Aspen School District reports a students with mumps |

Aspen School District reports a students with mumps

The Aspen School District alerted parents via email Friday that a student in the school district has contracted mumps.

Mumps is a virus that causes painful swelling of one or more salivary glands, a low-grade fever and a headache. Other symptoms may include muscle ache and fatigue, according to Pitkin County Public Health Director Liz Stark, who issued the alert on behalf of the Aspen School District.

Aspen School District declined to identify which school the student with mumps attends.

In Stark’s 10 years as the county health director, she said she does not recall any past mumps cases with the school.

Pitkin County, however, has investigated a case of the mumps locally within the past year, though the person was not from the area, Stark said.

Aspen Valley Pediatrics pediatrician William Mitchell said he doesn’t expect a major mumps outbreak to occur, as Aspen students have pretty high immunization histories.

“There are some families in this town who chose not to be immunized, but it’s not a large number,” Mitchell said. “The schools are also real good about reviewing every child’s immunization every year and identifying what vaccines they might be behind on.”
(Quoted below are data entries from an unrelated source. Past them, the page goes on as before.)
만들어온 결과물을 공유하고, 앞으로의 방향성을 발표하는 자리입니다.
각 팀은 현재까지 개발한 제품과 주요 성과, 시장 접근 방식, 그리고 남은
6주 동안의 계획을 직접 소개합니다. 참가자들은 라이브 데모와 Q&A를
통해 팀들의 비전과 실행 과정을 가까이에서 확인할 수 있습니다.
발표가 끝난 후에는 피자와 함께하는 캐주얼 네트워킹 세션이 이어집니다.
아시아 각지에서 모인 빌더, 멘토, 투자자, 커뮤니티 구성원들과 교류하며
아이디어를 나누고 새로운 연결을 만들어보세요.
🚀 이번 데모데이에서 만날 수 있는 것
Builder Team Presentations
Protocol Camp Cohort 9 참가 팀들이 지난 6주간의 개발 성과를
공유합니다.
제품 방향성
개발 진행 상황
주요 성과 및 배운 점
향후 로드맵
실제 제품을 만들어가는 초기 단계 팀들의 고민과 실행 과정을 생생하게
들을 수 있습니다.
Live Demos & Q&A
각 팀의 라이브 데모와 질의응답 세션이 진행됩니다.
Aspen School District school nurse Elise Dreher estimated that about 95 percent of students in the district have received vaccinations.

Students attending child care, school, or a college with residence hall facilities in Colorado are required to have the mumps vaccine or an exemption to vaccination unless they are younger than 15 months old or were born prior to 1957.

In most states, a parent or guardian may excuse their children from receiving vaccinations for one of two allowed exemptions: religion and/or medical.

However, Mitchell said Colorado is one of the few states that allow parents to exempt their children from vaccinations for a third category: personal.

A vaccination offers about a 90 percent chance of protection from the virus, Stark said, adding that it is the best means of prevention.